Instructions to follow: Could you edit the listing below so that every "Mitleser" reads "Gast", with all other text unchanged? Leave the pictures out of your answer.

Source records:

# # #

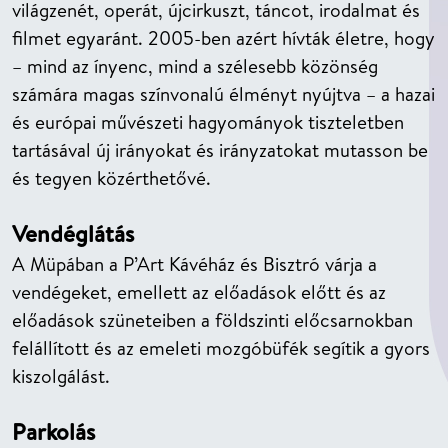
világzenét, operát, újcirkuszt, táncot, irodalmat és
filmet egyaránt. 2005-ben azért hívták életre, hogy
– mind az ínyenc, mind a szélesebb közönség
számára magas színvonalú élményt nyújtva – a hazai
és európai művészeti hagyományok tiszteletben
tartásával új irányokat és irányzatokat mutasson be
és tegyen közérthetővé.
Vendéglátás
A Müpában a P’Art Kávéház és Bisztró várja a
vendégeket, emellett az előadások előtt és az
előadások szüneteiben a földszinti előcsarnokban
felállított és az emeleti mozgóbüfék segítik a gyors
kiszolgálást.
Parkolás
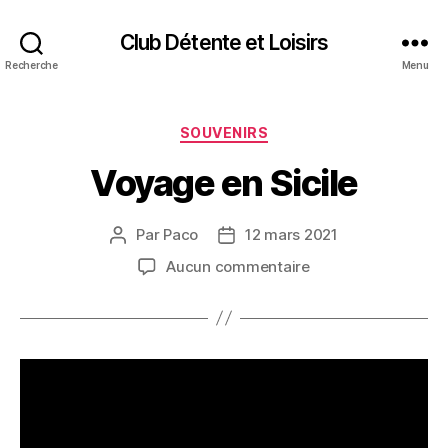
Club Détente et Loisirs
Recherche
Menu
Catégories
SOUVENIRS
Voyage en Sicile
Par
Paco
12 mars 2021
Auteur
Date
de
de
sur
Aucun commentaire
l’article
l’article
Voyage
en
Sicile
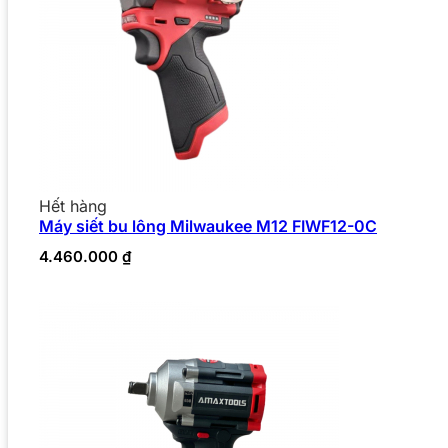
Hết hàng
Máy siết bu lông Milwaukee M12 FIWF12-0C
4.460.000
₫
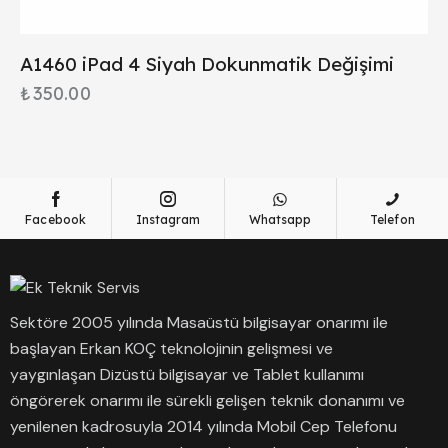
A1460 iPad 4 Siyah Dokunmatik Değişimi
₺
350.00
Facebook
Instagram
Whatsapp
Telefon
Sektöre 2005 yılında Masaüstü bilgisayar onarımı ile
başlayan Erkan KOÇ teknolojinin gelişmesi ve
yaygınlaşan Dizüstü bilgisayar ve Tablet kullanımı
öngörerek onarımı ile sürekli gelişen teknik donanımı ve
yenilenen kadrosuyla 2014 yılında Mobil Cep Telefonu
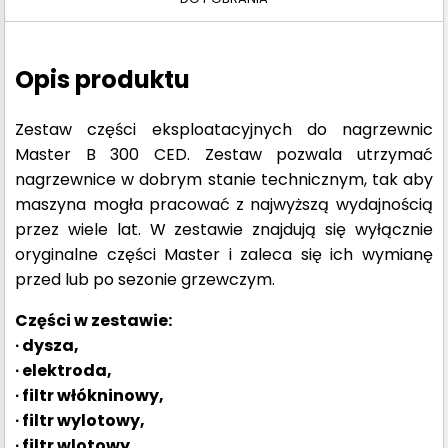
Opis produktu
Zestaw części eksploatacyjnych do nagrzewnic
Master B 300 CED. Zestaw pozwala utrzymać
nagrzewnice w dobrym stanie technicznym, tak aby
maszyna mogła pracować z najwyższą wydajnością
przez wiele lat. W zestawie znajdują się wyłącznie
oryginalne części Master i zaleca się ich wymianę
przed lub po sezonie grzewczym.
Części w zestawie:
∙ dysza,
∙ elektroda,
∙ filtr włókninowy,
∙ filtr wylotowy,
∙ filtr wlotowy,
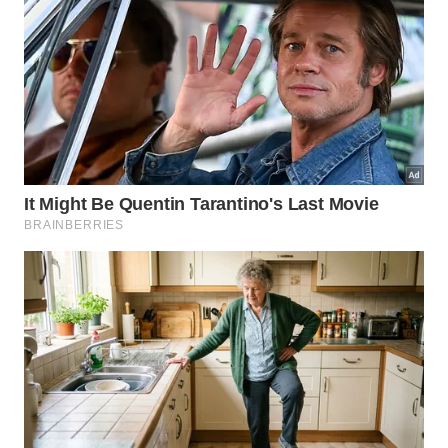
Sabonetes suaves e hidratantes são essenciais para a
saúde da pele madura.
Imagem gerada por inteligência artificial
Hábitos simples para toalha,
hidratação e proteção da barreira
cutânea
Além da água e do sabonete, alguns hábitos diários
potencializam a higiene da pele madura. Ajustes na
forma de secar o rosto, no uso da toalha e na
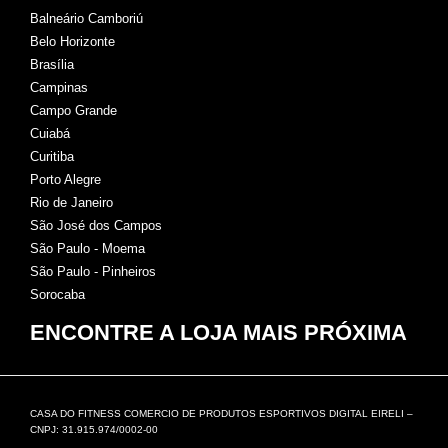
Balneário Camboriú
Belo Horizonte
Brasília
Campinas
Campo Grande
Cuiabá
Curitiba
Porto Alegre
Rio de Janeiro
São José dos Campos
São Paulo - Moema
São Paulo - Pinheiros
Sorocaba
ENCONTRE A LOJA MAIS PRÓXIMA
CASA DO FITNESS COMERCIO DE PRODUTOS ESPORTIVOS DIGITAL EIRELI –
CNPJ: 31.915.974/0002-00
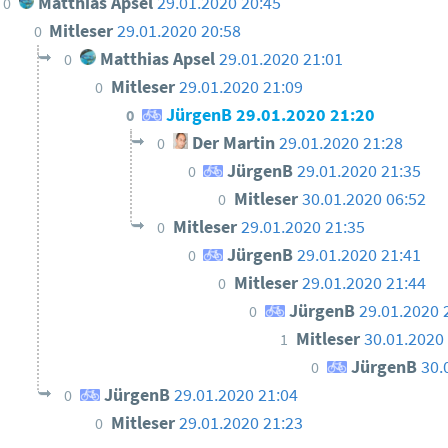
Matthias Apsel
29.01.2020 20:45
0
Mitleser
29.01.2020 20:58
0
Matthias Apsel
29.01.2020 21:01
0
Mitleser
29.01.2020 21:09
0
JürgenB
29.01.2020 21:20
0
Der Martin
29.01.2020 21:28
0
JürgenB
29.01.2020 21:35
0
Mitleser
30.01.2020 06:52
0
Mitleser
29.01.2020 21:35
0
JürgenB
29.01.2020 21:41
0
Mitleser
29.01.2020 21:44
0
JürgenB
29.01.2020 
0
Mitleser
30.01.2020
1
JürgenB
30.
0
JürgenB
29.01.2020 21:04
0
Mitleser
29.01.2020 21:23
0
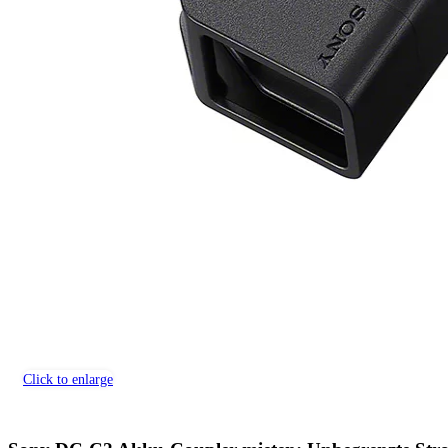
Click to enlarge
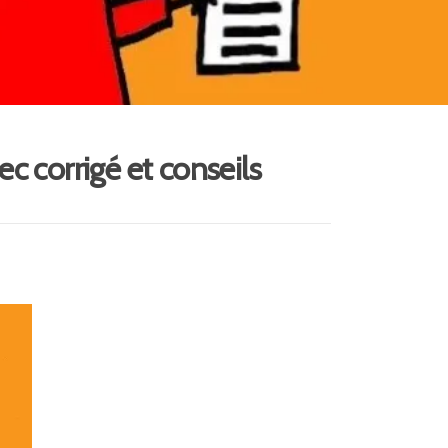
c corrigé et conseils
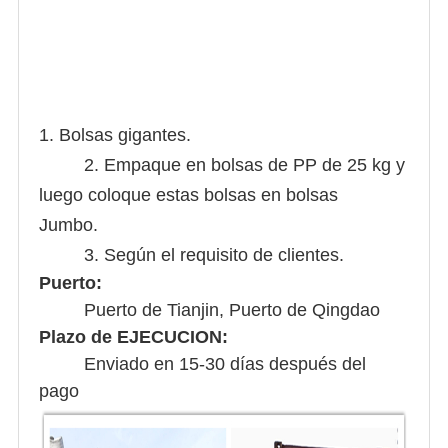
1. Bolsas gigantes.
2. Empaque en bolsas de PP de 25 kg y
luego coloque estas bolsas en bolsas
Jumbo.
3. Según el requisito de clientes.
Puerto:
Puerto de Tianjin, Puerto de Qingdao
Plazo de EJECUCION:
Enviado en 15-30 días después del
pago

# # #

Written answer:
világzenét, operát, újcirkuszt, táncot, irodalmat és
filmet egyaránt. 2005-ben azért hívták életre, hogy
– mind az ínyenc, mind a szélesebb közönség
számára magas színvonalú élményt nyújtva – a hazai
és európai művészeti hagyományok tiszteletben
tartásával új irányokat és irányzatokat mutasson be
és tegyen közérthetővé.
Vendéglátás
A Müpában a P’Art Kávéház és Bisztró várja a
vendégeket, emellett az előadások előtt és az
előadások szüneteiben a földszinti előcsarnokban
felállított és az emeleti mozgóbüfék segítik a gyors
kiszolgálást.
Parkolás
Club Détente et Loisirs
Recherche
Menu
Catégories
SOUVENIRS
Voyage en Sicile
Par
Paco
12 mars 2021
Auteur
Date
de
de
sur
Aucun commentaire
l’article
l’article
Voyage
en
Sicile
Hết hàng
Máy siết bu lông Milwaukee M12 FIWF12-0C
4.460.000
₫
A1460 iPad 4 Siyah Dokunmatik Değişimi
₺
350.00
Facebook
Instagram
Whatsapp
Telefon
Sektöre 2005 yılında Masaüstü bilgisayar onarımı ile
başlayan Erkan KOÇ teknolojinin gelişmesi ve
yaygınlaşan Dizüstü bilgisayar ve Tablet kullanımı
öngörerek onarımı ile sürekli gelişen teknik donanımı ve
yenilenen kadrosuyla 2014 yılında Mobil Cep Telefonu
Opis produktu
Zestaw części eksploatacyjnych do nagrzewnic
Master B 300 CED. Zestaw pozwala utrzymać
nagrzewnice w dobrym stanie technicznym, tak aby
maszyna mogła pracować z najwyższą wydajnością
przez wiele lat. W zestawie znajdują się wyłącznie
oryginalne części Master i zaleca się ich wymianę
przed lub po sezonie grzewczym.
Części w zestawie:
∙ dysza,
∙ elektroda,
∙ filtr włókninowy,
∙ filtr wylotowy,
∙ filtr wlotowy,
Sabonetes suaves e hidratantes são essenciais para a
saúde da pele madura.
Imagem gerada por inteligência artificial
Hábitos simples para toalha,
hidratação e proteção da barreira
cutânea
Além da água e do sabonete, alguns hábitos diários
potencializam a higiene da pele madura. Ajustes na
forma de secar o rosto, no uso da toalha e na
Balneário Camboriú
Belo Horizonte
Brasília
Campinas
Campo Grande
Cuiabá
Curitiba
Porto Alegre
Rio de Janeiro
São José dos Campos
São Paulo - Moema
São Paulo - Pinheiros
Sorocaba
ENCONTRE A LOJA MAIS PRÓXIMA
CASA DO FITNESS COMERCIO DE PRODUTOS ESPORTIVOS DIGITAL EIRELI –
CNPJ: 31.915.974/0002-00
Matthias Apsel
29.01.2020 20:45
0
Gast
29.01.2020 20:58
0
Matthias Apsel
29.01.2020 21:01
0
Gast
29.01.2020 21:09
0
JürgenB
29.01.2020 21:20
0
Der Martin
29.01.2020 21:28
0
JürgenB
29.01.2020 21:35
0
Gast
30.01.2020 06:52
0
Gast
29.01.2020 21:35
0
JürgenB
29.01.2020 21:41
0
Gast
29.01.2020 21:44
0
JürgenB
29.01.2020 
0
Gast
30.01.2020
1
JürgenB
30.
0
JürgenB
29.01.2020 21:04
0
Gast
29.01.2020 21:23
0
Click to enlarge
c corrigé et conseils
1. Bolsas gigantes.
2. Empaque en bolsas de PP de 25 kg y
luego coloque estas bolsas en bolsas
Jumbo.
3. Según el requisito de clientes.
Puerto:
Puerto de Tianjin, Puerto de Qingdao
Plazo de EJECUCION:
Enviado en 15-30 días después del
pago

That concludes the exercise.